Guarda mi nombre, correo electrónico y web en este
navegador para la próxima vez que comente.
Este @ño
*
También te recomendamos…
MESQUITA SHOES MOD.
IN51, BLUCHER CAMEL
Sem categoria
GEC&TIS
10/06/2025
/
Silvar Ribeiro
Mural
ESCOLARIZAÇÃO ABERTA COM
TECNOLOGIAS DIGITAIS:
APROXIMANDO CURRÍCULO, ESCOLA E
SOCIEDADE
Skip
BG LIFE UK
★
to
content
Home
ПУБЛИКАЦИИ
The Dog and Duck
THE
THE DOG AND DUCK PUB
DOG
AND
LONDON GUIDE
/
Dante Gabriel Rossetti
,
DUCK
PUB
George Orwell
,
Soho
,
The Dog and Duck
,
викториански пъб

--- --- ---

- WHAT YOU NEED TO DO:
Retype all of the listing exactly, leaving out no line.

- RESULT FOR THIS EXERCISE:
Guarda mi nombre, correo electrónico y web en este
navegador para la próxima vez que comente.
Este @ño
*
También te recomendamos…
MESQUITA SHOES MOD.
IN51, BLUCHER CAMEL
Sem categoria
GEC&TIS
10/06/2025
/
Silvar Ribeiro
Mural
ESCOLARIZAÇÃO ABERTA COM
TECNOLOGIAS DIGITAIS:
APROXIMANDO CURRÍCULO, ESCOLA E
SOCIEDADE
Skip
BG LIFE UK
★
to
content
Home
ПУБЛИКАЦИИ
The Dog and Duck
THE
THE DOG AND DUCK PUB
DOG
AND
LONDON GUIDE
/
Dante Gabriel Rossetti
,
DUCK
PUB
George Orwell
,
Soho
,
The Dog and Duck
,
викториански пъб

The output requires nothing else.